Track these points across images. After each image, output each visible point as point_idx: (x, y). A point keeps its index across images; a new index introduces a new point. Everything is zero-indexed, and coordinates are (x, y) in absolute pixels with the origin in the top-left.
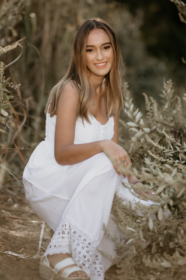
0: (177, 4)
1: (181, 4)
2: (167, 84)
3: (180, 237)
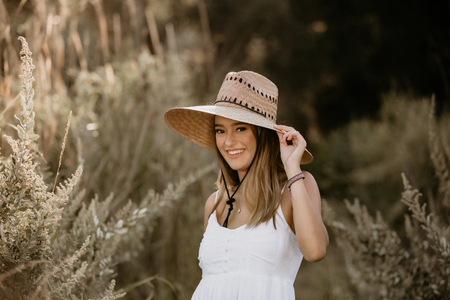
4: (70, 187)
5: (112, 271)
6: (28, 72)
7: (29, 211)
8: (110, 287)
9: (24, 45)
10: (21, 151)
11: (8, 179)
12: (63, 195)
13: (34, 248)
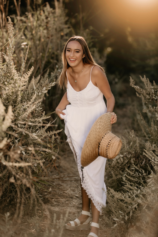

EXERCISE REQUIREMENTS
Leave every picture out and output the records exactly.

TASK SOLUTION
Track these points across images. After each image, output each visible point as point_idx: (x, y). A point keeps its index across images; a new index introduces a new point. Everything is zero-indexed, and coordinates are (x, y) in absolute pixels with the origin in the top-left.
0: (177, 4)
1: (181, 4)
2: (167, 84)
3: (180, 237)
4: (70, 187)
5: (112, 271)
6: (28, 72)
7: (29, 211)
8: (110, 287)
9: (24, 45)
10: (21, 151)
11: (8, 179)
12: (63, 195)
13: (34, 248)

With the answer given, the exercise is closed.